Limit parlays to 2-4 legs to keep the probability of winning reasonable. Include at least one plus-money leg to boost the payout without requiring additional correct picks. Avoid parlaying heavy favorites together because the payout barely exceeds the sum of individual bets while the risk of losing everything remains. Consider round robins instead of straight parlays to maintain some return even if one leg loses. Never parlay bets from the same sport on the same day if the outcomes could be correlated in ways the sportsbook has not fully priced. Most importantly, size parlay bets smaller than straight bets because the variance is much higher.

How to Read a Parlay Bet Slip?

A parlay bet slip shows each leg with its individual odds, the combined parlay odds, the stake amount, and the potential payout. If any leg is marked as a "push" (the result lands exactly on the spread), that leg is removed from the parlay and the remaining legs are recalculated as a smaller parlay. If one leg is voided (canceled game, player does not participate), the parlay reduces similarly. Most sportsbooks display the parlay payout both as odds and as a dollar amount. The calculator above shows the same information: enter your legs, see the combined odds, and know your exact potential return before placing the bet.

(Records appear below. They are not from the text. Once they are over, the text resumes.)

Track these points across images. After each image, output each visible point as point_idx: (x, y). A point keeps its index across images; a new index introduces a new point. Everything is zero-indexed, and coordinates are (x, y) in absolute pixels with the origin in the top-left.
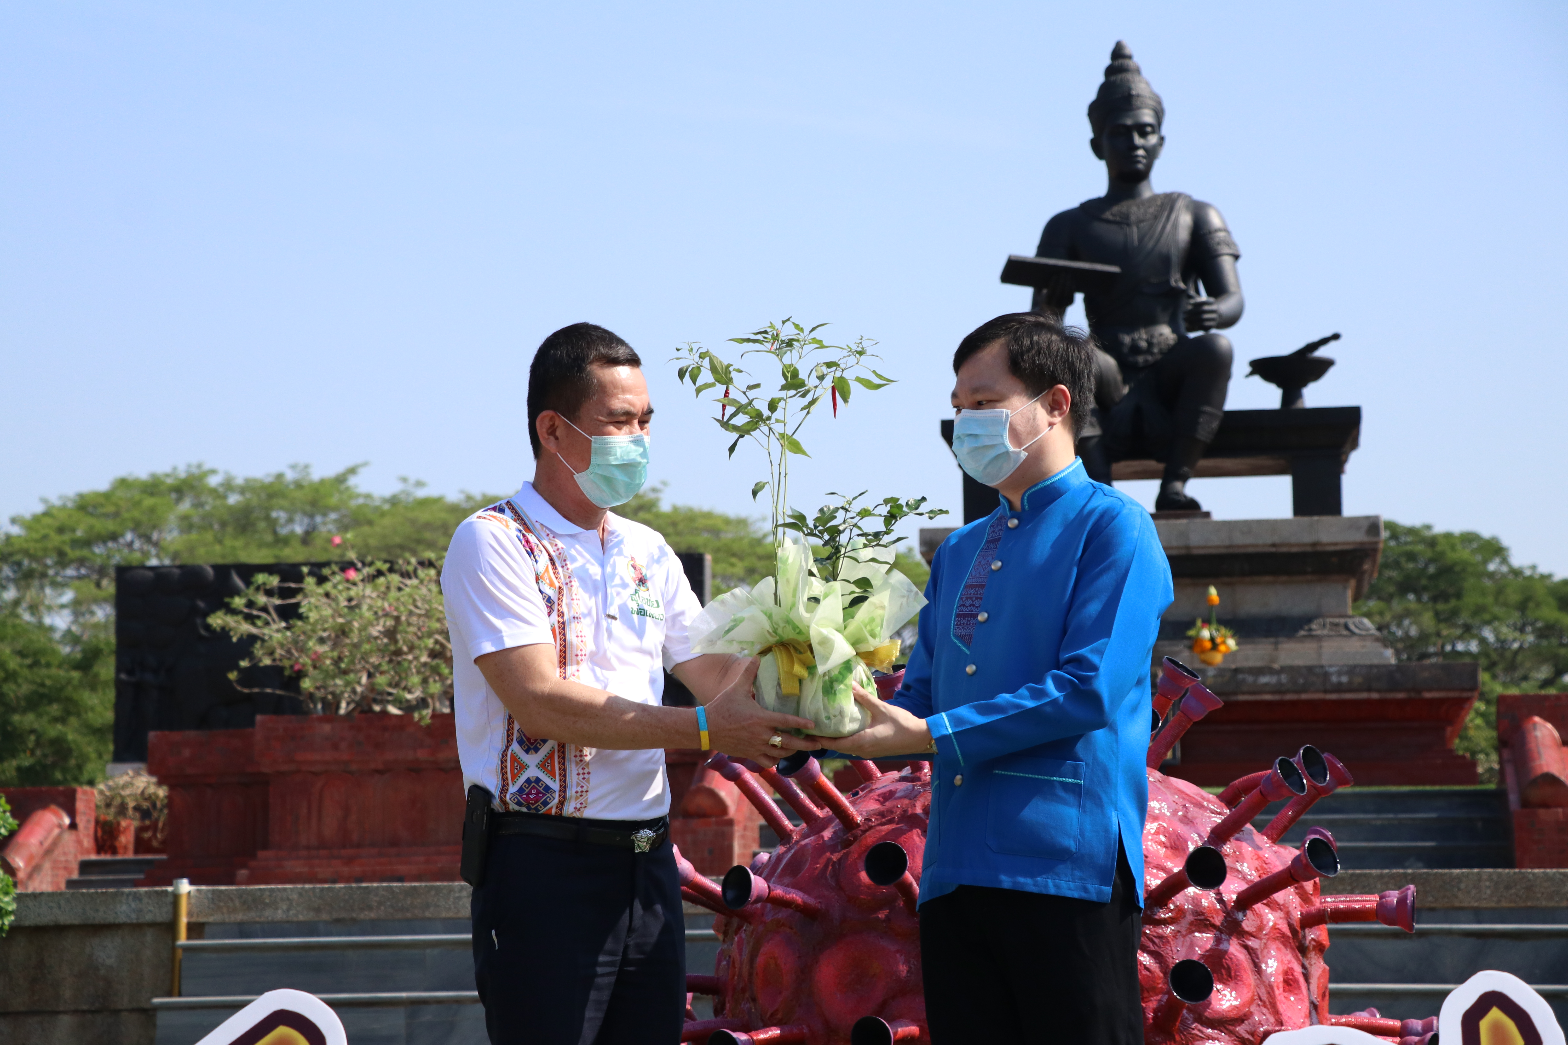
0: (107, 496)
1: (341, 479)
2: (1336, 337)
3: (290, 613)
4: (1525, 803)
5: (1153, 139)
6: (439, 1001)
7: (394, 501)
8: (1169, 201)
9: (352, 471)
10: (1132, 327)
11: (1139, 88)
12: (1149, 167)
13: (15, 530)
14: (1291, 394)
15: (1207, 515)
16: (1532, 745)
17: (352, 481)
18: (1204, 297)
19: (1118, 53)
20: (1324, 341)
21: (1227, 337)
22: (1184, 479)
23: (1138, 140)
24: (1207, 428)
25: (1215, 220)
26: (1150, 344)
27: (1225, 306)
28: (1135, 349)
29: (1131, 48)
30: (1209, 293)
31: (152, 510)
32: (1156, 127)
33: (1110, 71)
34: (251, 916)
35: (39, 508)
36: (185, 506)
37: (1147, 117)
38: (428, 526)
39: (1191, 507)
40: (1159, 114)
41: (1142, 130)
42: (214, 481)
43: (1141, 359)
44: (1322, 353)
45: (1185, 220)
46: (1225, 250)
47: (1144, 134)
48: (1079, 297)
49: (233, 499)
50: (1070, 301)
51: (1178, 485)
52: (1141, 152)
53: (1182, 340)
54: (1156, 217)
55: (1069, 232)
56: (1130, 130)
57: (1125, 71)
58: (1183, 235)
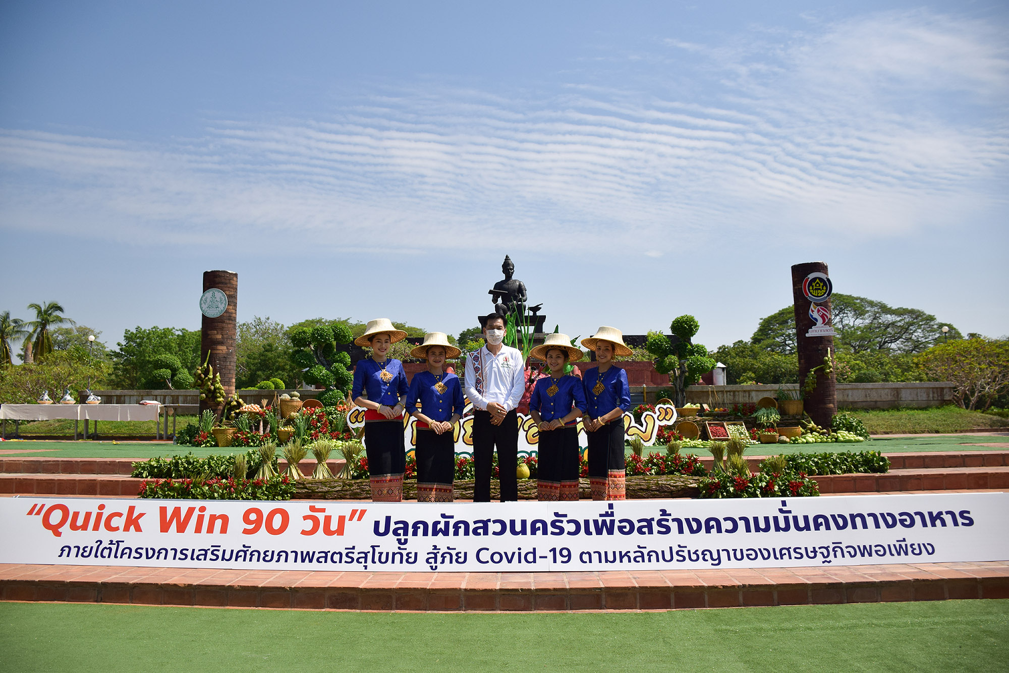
0: (304, 323)
1: (346, 320)
2: (542, 304)
5: (513, 271)
7: (356, 325)
8: (515, 281)
10: (509, 301)
11: (510, 262)
12: (512, 275)
13: (288, 329)
14: (535, 313)
17: (348, 321)
18: (521, 297)
19: (507, 257)
21: (525, 303)
23: (510, 271)
24: (522, 318)
25: (522, 284)
26: (512, 304)
27: (524, 298)
28: (510, 305)
29: (509, 256)
32: (513, 269)
33: (505, 260)
35: (292, 325)
37: (512, 267)
40: (514, 267)
41: (511, 269)
42: (323, 321)
44: (540, 306)
45: (518, 284)
46: (524, 289)
50: (500, 297)
52: (511, 273)
54: (513, 283)
55: (498, 286)
56: (509, 269)
57: (508, 259)
58: (517, 287)
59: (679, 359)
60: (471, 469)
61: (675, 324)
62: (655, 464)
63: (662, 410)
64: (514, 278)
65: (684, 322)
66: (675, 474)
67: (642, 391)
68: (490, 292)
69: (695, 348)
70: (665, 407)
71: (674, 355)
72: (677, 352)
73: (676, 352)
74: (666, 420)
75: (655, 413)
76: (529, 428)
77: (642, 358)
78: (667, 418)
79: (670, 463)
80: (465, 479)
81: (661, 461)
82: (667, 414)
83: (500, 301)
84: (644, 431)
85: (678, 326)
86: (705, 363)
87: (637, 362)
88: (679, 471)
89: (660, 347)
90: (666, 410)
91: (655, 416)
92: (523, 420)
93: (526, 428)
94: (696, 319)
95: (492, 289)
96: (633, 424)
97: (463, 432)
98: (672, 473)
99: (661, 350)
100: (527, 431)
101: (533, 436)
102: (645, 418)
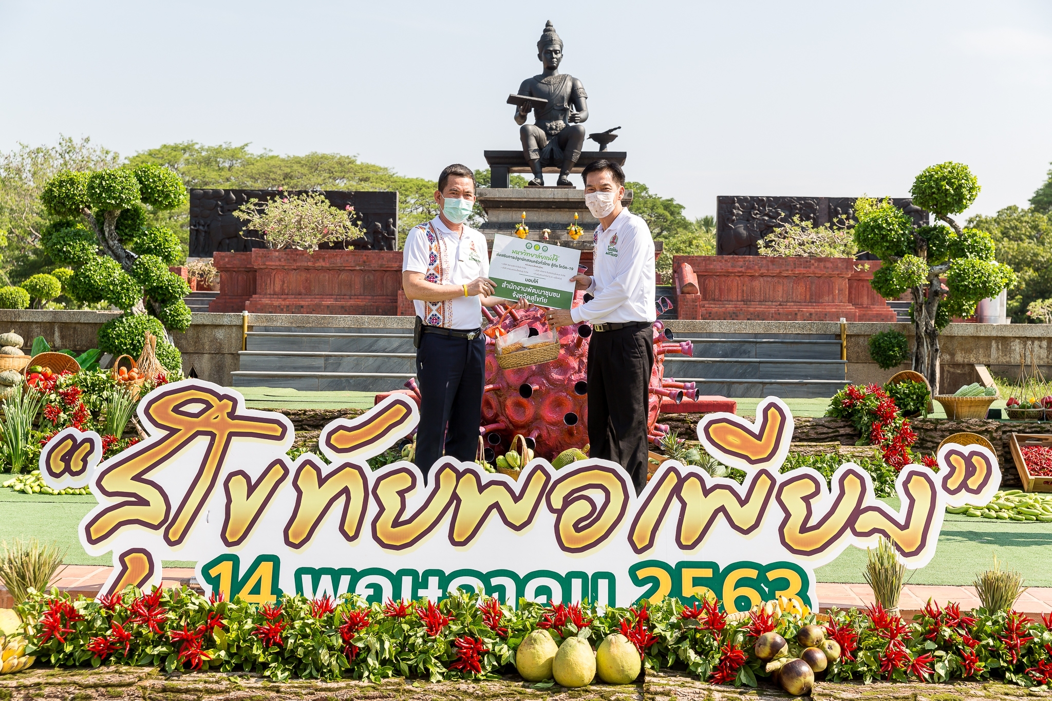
1: (242, 148)
2: (619, 128)
3: (261, 212)
4: (682, 293)
5: (559, 55)
6: (335, 356)
7: (261, 157)
8: (564, 78)
9: (246, 145)
10: (550, 121)
11: (555, 37)
12: (558, 65)
13: (127, 162)
14: (602, 147)
15: (575, 187)
16: (685, 273)
17: (246, 149)
18: (575, 112)
19: (548, 24)
20: (615, 129)
21: (583, 126)
22: (567, 174)
23: (554, 56)
24: (575, 157)
25: (579, 85)
26: (556, 127)
27: (582, 115)
28: (551, 129)
29: (552, 23)
30: (577, 111)
31: (175, 156)
32: (561, 51)
33: (545, 31)
34: (269, 324)
35: (135, 154)
36: (187, 155)
37: (557, 47)
38: (274, 166)
39: (569, 184)
40: (561, 47)
41: (556, 52)
42: (197, 147)
43: (553, 132)
44: (614, 133)
45: (569, 84)
46: (582, 95)
47: (556, 54)
48: (533, 109)
49: (204, 154)
50: (530, 111)
51: (565, 176)
52: (555, 60)
53: (567, 125)
54: (560, 83)
55: (529, 86)
56: (551, 52)
57: (549, 30)
58: (569, 90)
59: (928, 264)
60: (382, 643)
61: (923, 182)
62: (947, 646)
63: (956, 460)
64: (560, 71)
65: (944, 178)
66: (1011, 682)
67: (838, 331)
68: (512, 100)
69: (966, 240)
70: (966, 450)
71: (916, 254)
72: (925, 247)
73: (921, 247)
74: (970, 491)
75: (937, 470)
76: (568, 501)
77: (832, 250)
78: (973, 483)
79: (991, 642)
80: (360, 678)
81: (963, 632)
82: (971, 471)
83: (531, 118)
84: (902, 522)
85: (931, 187)
86: (989, 275)
87: (820, 260)
88: (1019, 669)
89: (886, 235)
90: (968, 460)
91: (937, 479)
92: (548, 477)
93: (557, 503)
94: (973, 171)
95: (515, 93)
96: (870, 499)
97: (373, 508)
98: (997, 675)
99: (887, 241)
100: (559, 513)
101: (575, 526)
102: (905, 484)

Frequently asked questions

How do I calculate parlay payout?
Convert all odds to decimal, multiply together, then multiply by stake. Three legs at 1.91, 2.00, 1.80: 6.876 x $100 = $687.60.
What happens if one leg of a parlay pushes?
That leg is removed and the parlay recalculates with the remaining legs. A 4-leg parlay with 1 push becomes a 3-leg parlay.
Are parlays profitable?
Standard parlays have negative expected value due to compounding vig. Strategic parlays with correlated legs or mispriced odds can be profitable.
What is a round robin?
All possible parlay combinations from your picks. Three picks = three 2-team parlays + one 3-team parlay. You can profit even if one pick loses.
What is a teaser?
A parlay where you get extra points on spreads in exchange for lower odds. Example: 6-point NFL teaser adjusts each spread by 6 points.
How many legs should a parlay have?
2-4 legs keeps probability reasonable. Each added leg dramatically reduces win probability while compounding the sportsbook's built-in margin.